Re: C++ Threads, what's the status quo?
Jeff Koftinoff wrote:
With that code, the compiler is STILL permitted to re-order main() to
StMutex lockMe( &gMutex );
There are no guarantees, since the compiler knows that StMutex does not
modify count. Even if you try to 'hide' the definition of StMutex, even
if it involves a kernel trap/syscall/etc - there is nothing in the c++
standard that forbids this optimization - and yes, this kind of
optimization is important to be able to have for non-mutex classes. So
how does the compiler know that this class is very special and is a
'multi-threaded sequence point'?
No, the compiler may possibly eliminate count++ (in some cases), but it
is not allowed to execute it before StMutex's constructor executes.
After all, there is a sequence point between the two statements:
"At certain specified points in the execution sequence called sequence
points, all side effects of previous evaluations shall be complete and
no side effects of subsequent evaluations shall have taken
The above rule applies only to "actual code generated." The compiler is
not obligiated to generate code for every statement - statements that
have no effect on the observable state of the program can be
eliminated. But otherwise, unless the statement is eliminated, then it
must execute as ?1.9/7 requires - that is, in a specific order
relative to the program's other statements.
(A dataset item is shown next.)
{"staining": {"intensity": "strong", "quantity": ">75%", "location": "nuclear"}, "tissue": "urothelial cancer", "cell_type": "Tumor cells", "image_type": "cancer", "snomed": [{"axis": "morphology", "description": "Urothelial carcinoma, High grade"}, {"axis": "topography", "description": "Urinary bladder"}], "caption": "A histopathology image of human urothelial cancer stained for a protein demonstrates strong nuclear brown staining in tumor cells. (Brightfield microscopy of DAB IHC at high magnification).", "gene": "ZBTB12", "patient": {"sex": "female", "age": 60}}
Otherwise, if the compiler
could reorder sequence poitnts at will, it would not be possible to
write single-threaded C++ programs and be sure that they would run
So either the program executes the statements in their current order or
it skips one or more of them. So for which ones does the compiler have
to generate code? The compiler is not allowed to optimize away StMutex.
Furthermore, since StMutex's constructor calls pthread_mutex_lock() - a
call which may or may not result in observable side effects, and its
destructor calls pthread_mutex_unlock() (which may or may not depend on
count's current value), the compiler must generate code for all three
statements that will execute in the order specified by the program.
Any solutions require compiler language extensions to force the
optimizer to not be so tricky. These compiler language extensions are
not portable. To properly support threads in C++, the C++ language
definition must standardize these kinds of things. It is not trivial,
and it is discouraging to see how much code is multi-threaded 'hanging
by a thread, working by accident' because the compiler did not do a
specific optimization - yet...
The C++ Standard does make guarantees. Those guarantees may not have
been formulated with multi-threaded operation in mind, but that does
not mean that they are useless in a multi-threaded environment either.